Electromagnetic Field Drops 2022 Talk Videos

Earlier this year we made the journey to a field in the West of England for the Electromagnetic Field hacker camp. It was the usual few days of fun in the open air, but due to a few technical difficulties we were unable to point you to any of the talks. We’re happy to note that now the dust has settled they are uploading talks, and there are a decent number up on YouTube with more to come.

Paging through the talks uploaded so far, and there’s plenty to get your teeth into. We’ll start with a couple that should be viewed as a pair,  [Robin Wilson] on UK railway signalling, and [Anthony Williams] giving us a crash course in railway safety, and then while we’re on a railway theme continue to [Hugh Wells] on hacking the train ticket system. Those first two amply demonstrate the best in our community, in that here are professionals sharing knowledge with us we’d never hear without working in that field.
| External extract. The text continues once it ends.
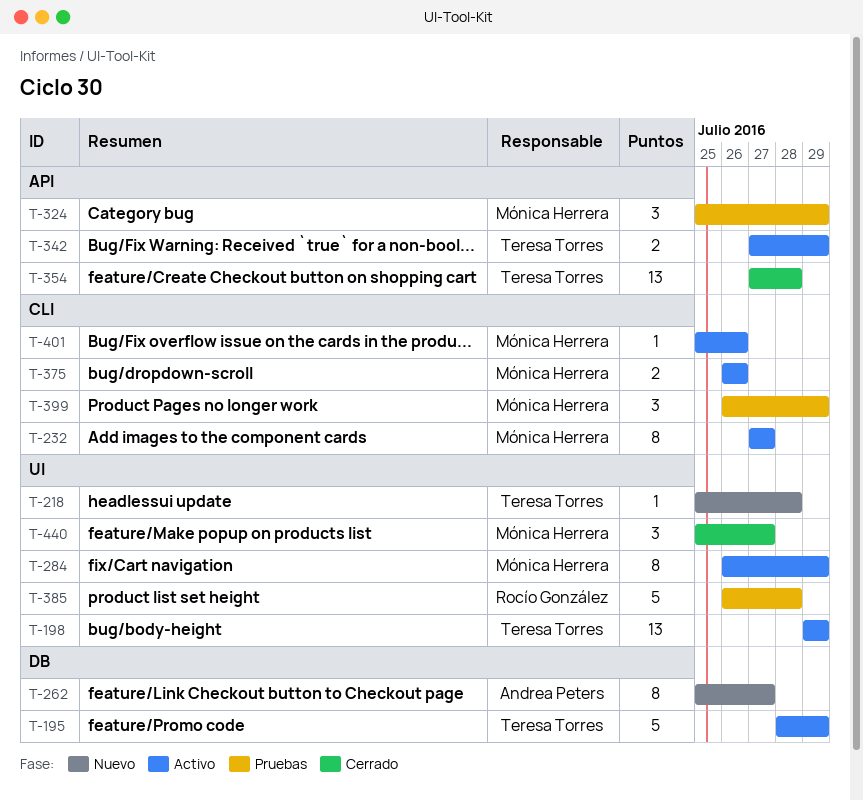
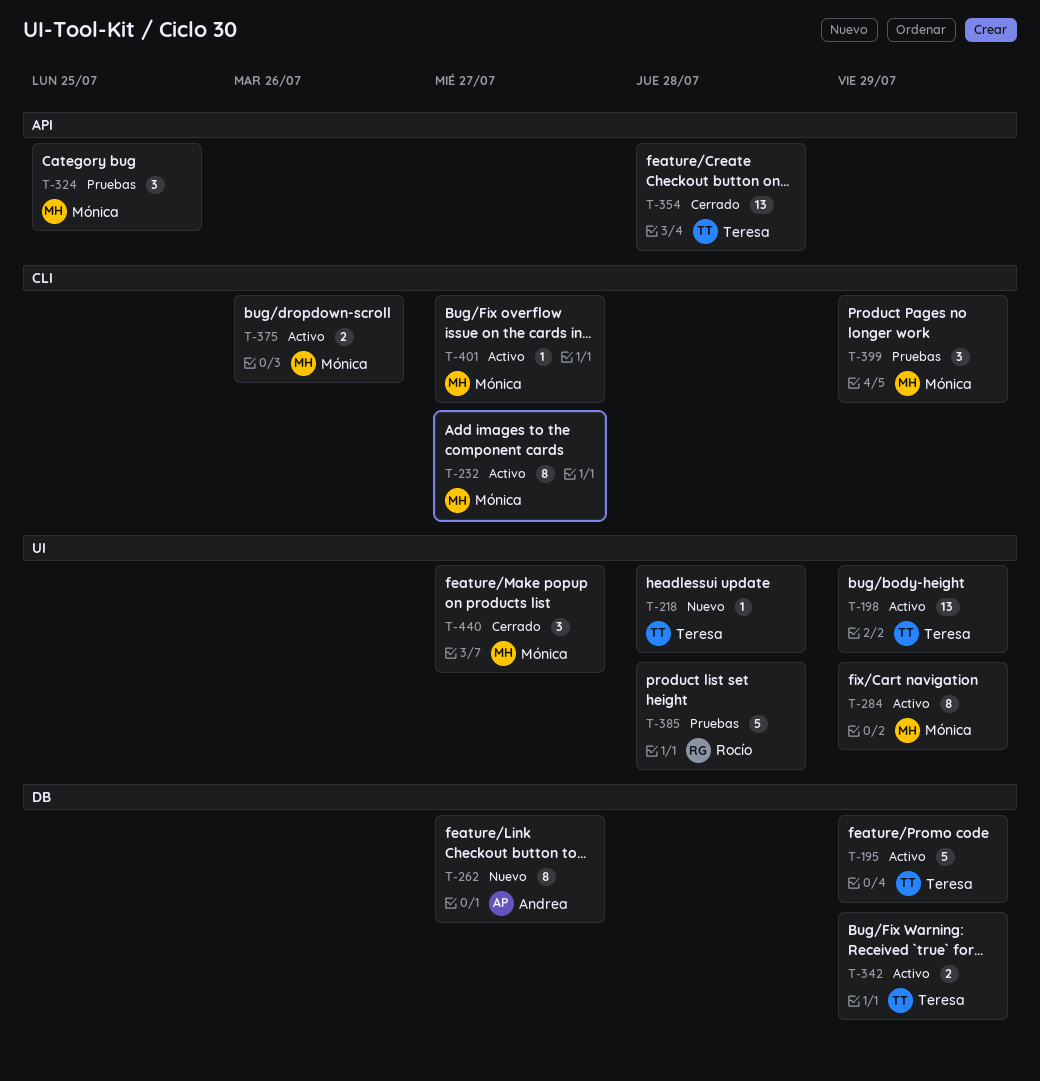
T-324, due: Jul 29 -> Jul 25
T-342, label: API -> DB
T-401, due: Jul 26 -> Jul 27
Another esoteric talk that’s typical of a hacker camp schedule and which should be of interest to anyone who has wrestled with time synchronization comes from [John Dalziel], who gives us a brief history of time zones and daylight saving time. A talk that had me riveted during a train journey though came from [Cybergibbons], who describes penetration testing at a cruise ship scale.
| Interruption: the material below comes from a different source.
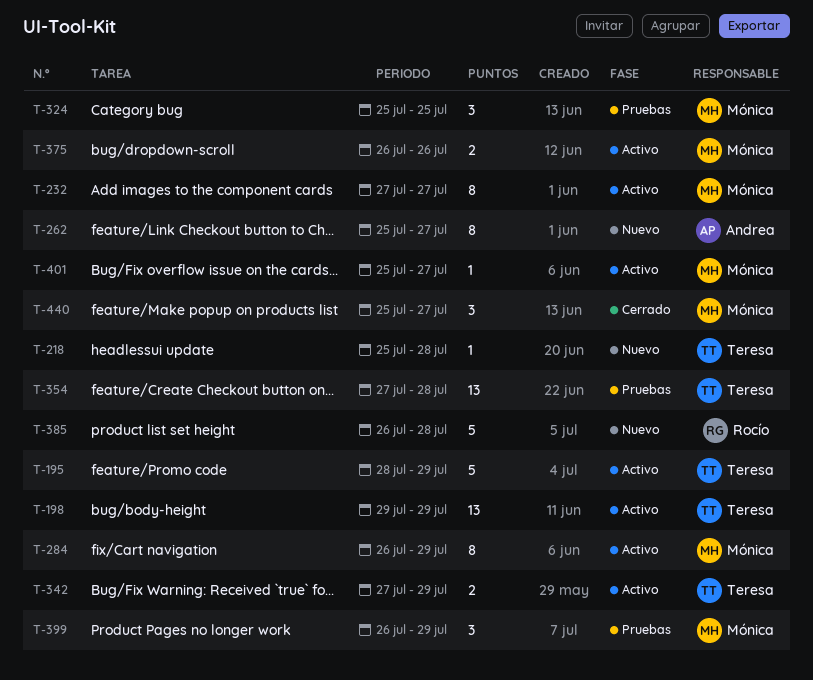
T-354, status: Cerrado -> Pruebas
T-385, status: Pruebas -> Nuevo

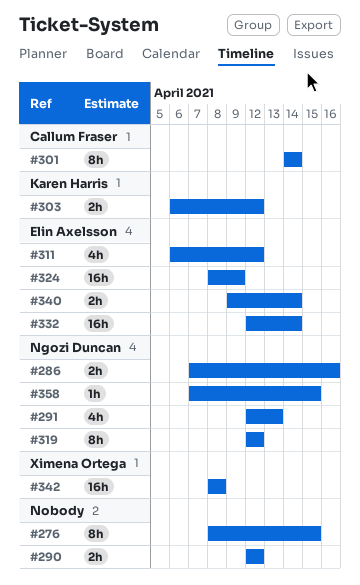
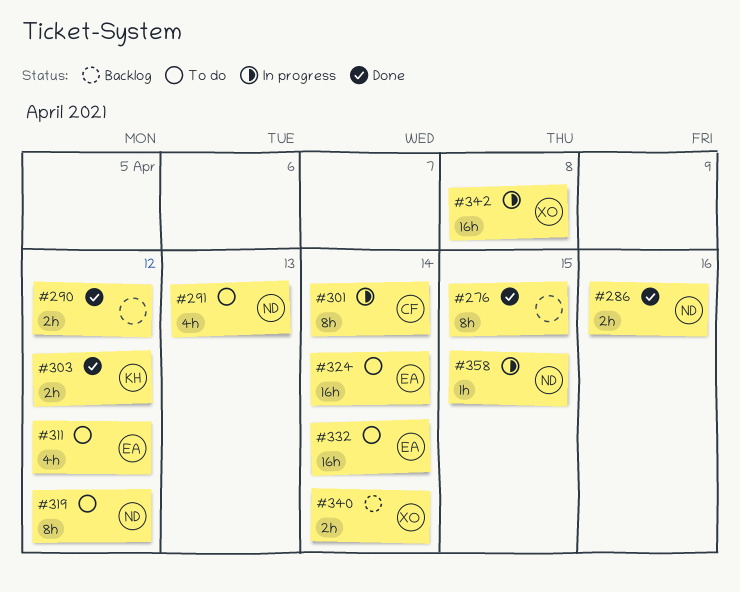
#324, due: Apr 9 -> Apr 14
#340, owner: Elin Axelsson -> Ximena Ortega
These are just a few of the ones uploaded thus far, and as this is being written there are more appearing. So keep checking and you’ll see some really good ones. Meanwhile, have a read of our report from the event.

4 thoughts on “Electromagnetic Field Drops 2022 Talk Videos

  1. Interesting talk on decoding the rail card magnetic stripes. Glancing at the side by side binary and numeric versions of the station codes Hugh has posted on slide 67 it looks like the decimal code == (binary code + 72) x 100. It’s not encoding anything more than what is printed on the front of the ticket. It’s a shame he didn’t show some samples of the checksums he’s read. Hopefully it is a cryptographic sum which can’t be trivially computed, but given it’s 1980’s tech I guess not.